On lit souvent que Cybèle est le pendant de Dionysos : les deux religions sont des religions à mystères ( si vous  suivez le lien, une fois sur le site, tappez "ésotérisme" puis "Les Mystères - lire le texte").  Bien que tous deux dieux de la nature, remarquons quand même qu'ils sont à l'opposé l'un de l'autre ! Dionysos favorise la vie, le plaisir, la sexualité innocente et joyeuse.
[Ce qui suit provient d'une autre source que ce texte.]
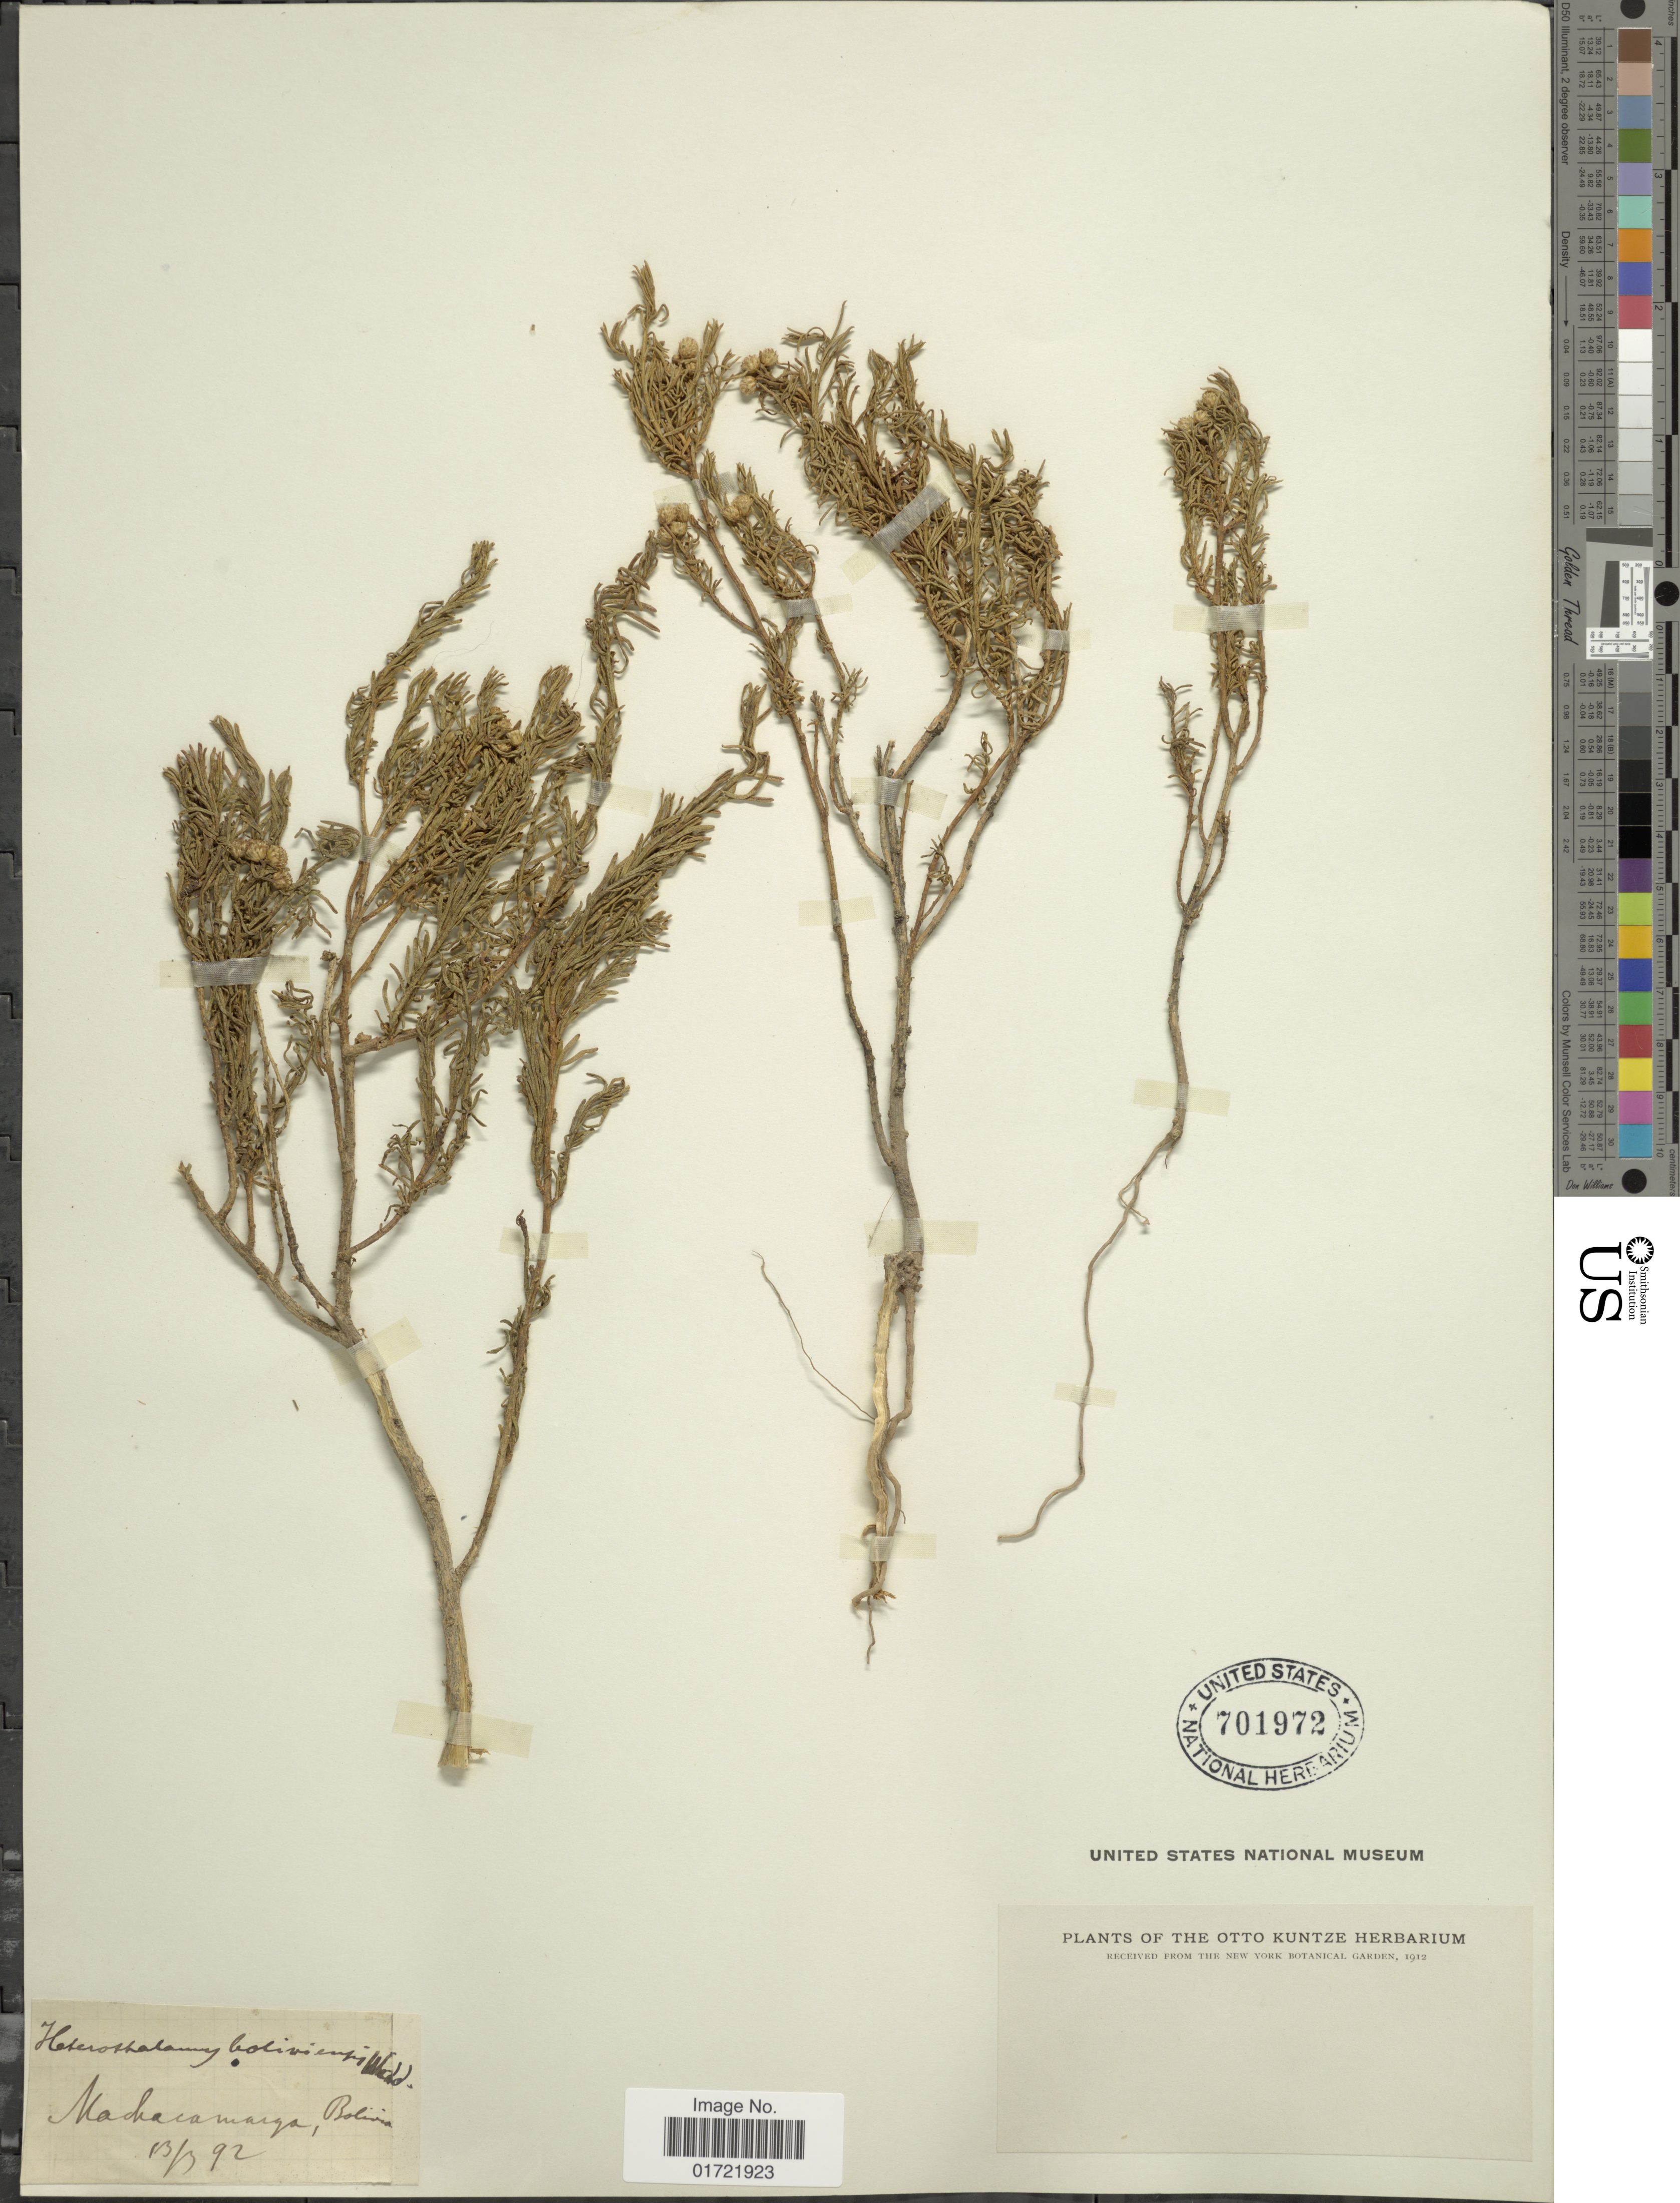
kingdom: Plantae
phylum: Tracheophyta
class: Magnoliopsida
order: Asterales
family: Asteraceae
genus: Baccharis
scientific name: Baccharis bolivensis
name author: (Wedd.) Cabrera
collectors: C.E.O. Kuntze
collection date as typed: Transcribed d/m/y: 13/3/92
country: Bolivia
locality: Machacamayo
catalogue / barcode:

Cybèle au contraire favorise la mort et veut sacrifier une partie de la vie et toute la sexualité en échange d'une promesse de résurrection dans une autre vie.  Le Christianisme suivra malheureusement plutôt la seconde tendance mais de manière beaucoup plus douce (1) : plus de sacrifices sanglants, mais la haine du corps et la promotion de la chasteté considérées comme vertus premières au détriment du message d'amour originel du Christ...

 

 

(1)   Pour être juste, il faut noter que les mystères de Cybèle proposeront plus tardivement un rituel où l'automutilation du myste sera remplacée par les organes génitaux d'un taureau sacrifié.  Quand au Christianisme, il imprègnera pendant des siècles notre sexualité, vécue dans la honte totale et réduite à des fins strictement reproductrices.

 

Les dessins ci-bas représentent Cybèle avec sa couronne de tours et Attis avec son bonnet phrygien caractéristique.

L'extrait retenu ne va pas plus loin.